Assigned task: Please rewrite the stretch of rows from the line containing "What are all" through the line containing "True or false: Zone", swapping "series names" for "series labels" and keeping everything else the same. Omit the pictures from your answer.

Study material:
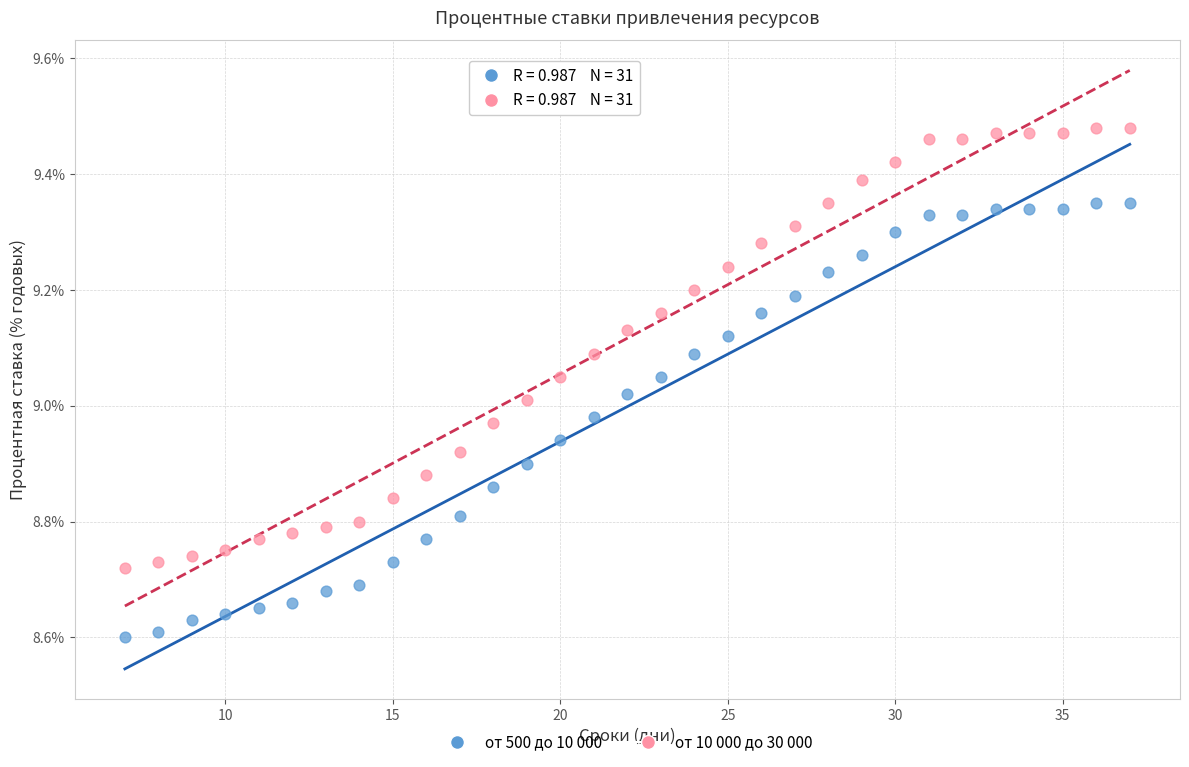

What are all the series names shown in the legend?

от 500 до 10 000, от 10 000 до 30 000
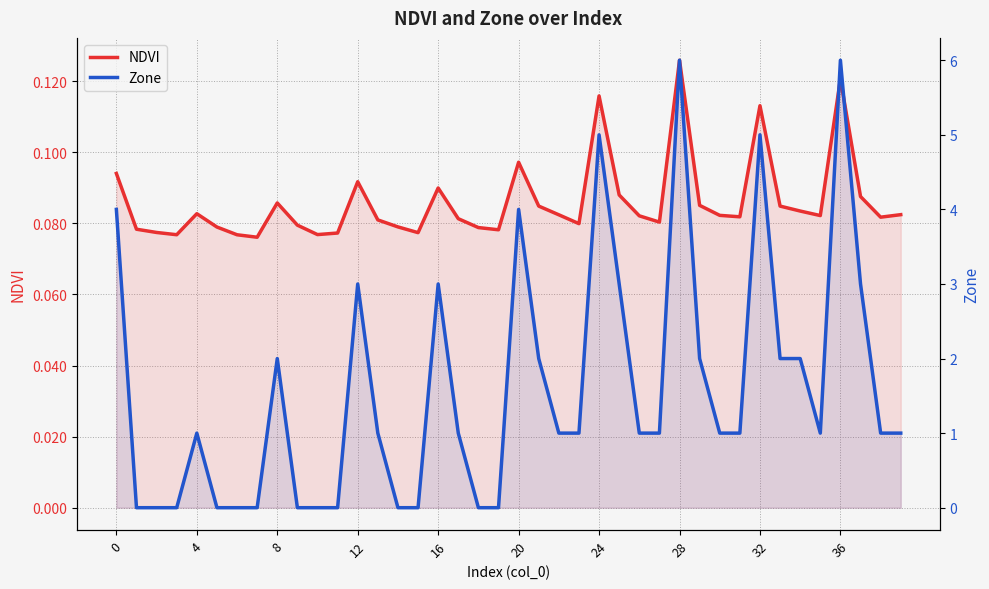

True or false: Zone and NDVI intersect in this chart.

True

---

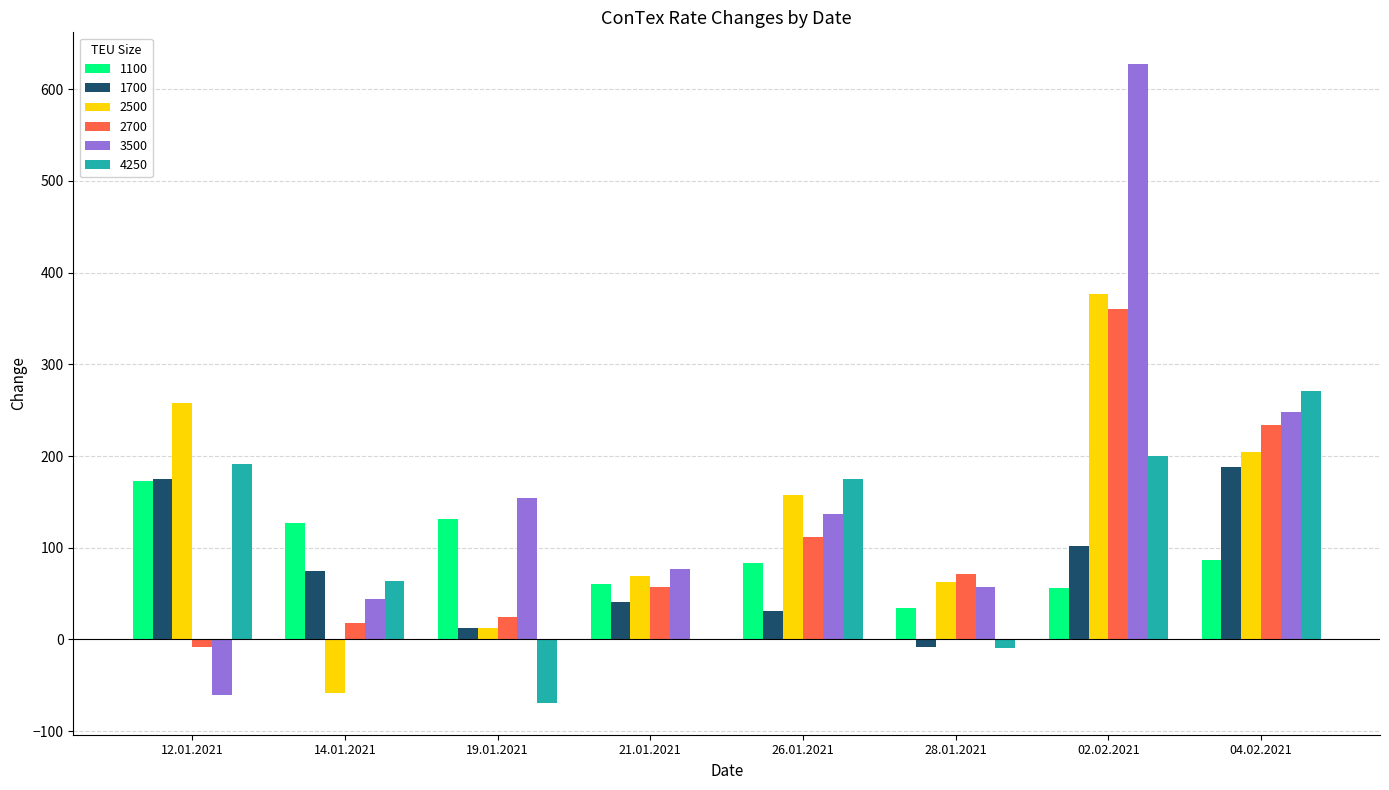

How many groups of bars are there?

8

Your response:
What are all the series labels shown in the legend?

от 500 до 10 000, от 10 000 до 30 000

True or false: Zone and NDVI intersect in this chart.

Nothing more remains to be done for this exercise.